Entries provided below:

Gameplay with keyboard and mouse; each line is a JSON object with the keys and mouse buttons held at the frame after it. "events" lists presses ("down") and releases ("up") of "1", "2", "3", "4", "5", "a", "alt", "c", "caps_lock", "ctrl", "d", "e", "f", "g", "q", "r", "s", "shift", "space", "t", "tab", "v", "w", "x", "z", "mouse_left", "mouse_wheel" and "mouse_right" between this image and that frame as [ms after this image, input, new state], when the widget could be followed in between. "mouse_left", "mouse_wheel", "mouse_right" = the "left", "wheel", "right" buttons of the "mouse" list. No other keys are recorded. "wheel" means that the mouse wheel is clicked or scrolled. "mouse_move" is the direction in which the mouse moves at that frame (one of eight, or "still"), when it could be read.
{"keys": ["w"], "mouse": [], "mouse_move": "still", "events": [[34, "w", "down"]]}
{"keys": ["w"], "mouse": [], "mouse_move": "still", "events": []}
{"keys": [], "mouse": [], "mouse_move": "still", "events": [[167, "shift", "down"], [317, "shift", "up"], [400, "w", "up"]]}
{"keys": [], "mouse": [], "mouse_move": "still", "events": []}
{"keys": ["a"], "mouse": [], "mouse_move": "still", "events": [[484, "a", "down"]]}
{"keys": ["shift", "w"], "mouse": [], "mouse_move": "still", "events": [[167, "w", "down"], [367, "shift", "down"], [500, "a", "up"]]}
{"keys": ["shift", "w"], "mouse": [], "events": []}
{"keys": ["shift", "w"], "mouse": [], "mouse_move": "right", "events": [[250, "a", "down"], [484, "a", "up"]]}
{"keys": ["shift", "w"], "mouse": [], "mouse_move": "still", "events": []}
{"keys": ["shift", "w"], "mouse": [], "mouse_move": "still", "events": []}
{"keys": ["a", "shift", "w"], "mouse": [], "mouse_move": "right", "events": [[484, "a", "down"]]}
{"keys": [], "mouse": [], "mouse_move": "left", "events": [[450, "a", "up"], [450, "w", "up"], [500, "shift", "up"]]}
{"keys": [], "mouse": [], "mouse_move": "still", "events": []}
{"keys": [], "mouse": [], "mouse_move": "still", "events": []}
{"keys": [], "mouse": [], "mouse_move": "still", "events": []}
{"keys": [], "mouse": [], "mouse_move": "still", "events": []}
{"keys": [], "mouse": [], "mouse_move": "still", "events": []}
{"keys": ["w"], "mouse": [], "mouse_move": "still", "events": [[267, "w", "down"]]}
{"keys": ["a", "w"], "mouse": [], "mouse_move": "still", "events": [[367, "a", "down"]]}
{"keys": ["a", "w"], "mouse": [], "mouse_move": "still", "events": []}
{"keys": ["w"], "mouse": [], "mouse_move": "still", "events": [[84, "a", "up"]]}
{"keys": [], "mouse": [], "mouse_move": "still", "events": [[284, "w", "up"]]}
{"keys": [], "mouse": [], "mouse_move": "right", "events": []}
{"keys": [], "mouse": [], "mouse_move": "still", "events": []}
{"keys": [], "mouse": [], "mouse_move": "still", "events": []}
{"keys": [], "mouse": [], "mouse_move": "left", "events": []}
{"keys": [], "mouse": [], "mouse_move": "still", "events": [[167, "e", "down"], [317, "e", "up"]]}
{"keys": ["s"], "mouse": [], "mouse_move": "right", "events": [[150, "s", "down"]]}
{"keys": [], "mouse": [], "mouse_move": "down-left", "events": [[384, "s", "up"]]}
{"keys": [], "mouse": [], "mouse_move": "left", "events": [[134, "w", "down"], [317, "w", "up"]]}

End of Entries provided.

Assigned task -
Write every record out again, letter for letter.

Output -
Gameplay with keyboard and mouse; each line is a JSON object with the keys and mouse buttons held at the frame after it. "events" lists presses ("down") and releases ("up") of "1", "2", "3", "4", "5", "a", "alt", "c", "caps_lock", "ctrl", "d", "e", "f", "g", "q", "r", "s", "shift", "space", "t", "tab", "v", "w", "x", "z", "mouse_left", "mouse_wheel" and "mouse_right" between this image and that frame as [ms after this image, input, new state], when the widget could be followed in between. "mouse_left", "mouse_wheel", "mouse_right" = the "left", "wheel", "right" buttons of the "mouse" list. No other keys are recorded. "wheel" means that the mouse wheel is clicked or scrolled. "mouse_move" is the direction in which the mouse moves at that frame (one of eight, or "still"), when it could be read.
{"keys": ["w"], "mouse": [], "mouse_move": "still", "events": [[34, "w", "down"]]}
{"keys": ["w"], "mouse": [], "mouse_move": "still", "events": []}
{"keys": [], "mouse": [], "mouse_move": "still", "events": [[167, "shift", "down"], [317, "shift", "up"], [400, "w", "up"]]}
{"keys": [], "mouse": [], "mouse_move": "still", "events": []}
{"keys": ["a"], "mouse": [], "mouse_move": "still", "events": [[484, "a", "down"]]}
{"keys": ["shift", "w"], "mouse": [], "mouse_move": "still", "events": [[167, "w", "down"], [367, "shift", "down"], [500, "a", "up"]]}
{"keys": ["shift", "w"], "mouse": [], "events": []}
{"keys": ["shift", "w"], "mouse": [], "mouse_move": "right", "events": [[250, "a", "down"], [484, "a", "up"]]}
{"keys": ["shift", "w"], "mouse": [], "mouse_move": "still", "events": []}
{"keys": ["shift", "w"], "mouse": [], "mouse_move": "still", "events": []}
{"keys": ["a", "shift", "w"], "mouse": [], "mouse_move": "right", "events": [[484, "a", "down"]]}
{"keys": [], "mouse": [], "mouse_move": "left", "events": [[450, "a", "up"], [450, "w", "up"], [500, "shift", "up"]]}
{"keys": [], "mouse": [], "mouse_move": "still", "events": []}
{"keys": [], "mouse": [], "mouse_move": "still", "events": []}
{"keys": [], "mouse": [], "mouse_move": "still", "events": []}
{"keys": [], "mouse": [], "mouse_move": "still", "events": []}
{"keys": [], "mouse": [], "mouse_move": "still", "events": []}
{"keys": ["w"], "mouse": [], "mouse_move": "still", "events": [[267, "w", "down"]]}
{"keys": ["a", "w"], "mouse": [], "mouse_move": "still", "events": [[367, "a", "down"]]}
{"keys": ["a", "w"], "mouse": [], "mouse_move": "still", "events": []}
{"keys": ["w"], "mouse": [], "mouse_move": "still", "events": [[84, "a", "up"]]}
{"keys": [], "mouse": [], "mouse_move": "still", "events": [[284, "w", "up"]]}
{"keys": [], "mouse": [], "mouse_move": "right", "events": []}
{"keys": [], "mouse": [], "mouse_move": "still", "events": []}
{"keys": [], "mouse": [], "mouse_move": "still", "events": []}
{"keys": [], "mouse": [], "mouse_move": "left", "events": []}
{"keys": [], "mouse": [], "mouse_move": "still", "events": [[167, "e", "down"], [317, "e", "up"]]}
{"keys": ["s"], "mouse": [], "mouse_move": "right", "events": [[150, "s", "down"]]}
{"keys": [], "mouse": [], "mouse_move": "down-left", "events": [[384, "s", "up"]]}
{"keys": [], "mouse": [], "mouse_move": "left", "events": [[134, "w", "down"], [317, "w", "up"]]}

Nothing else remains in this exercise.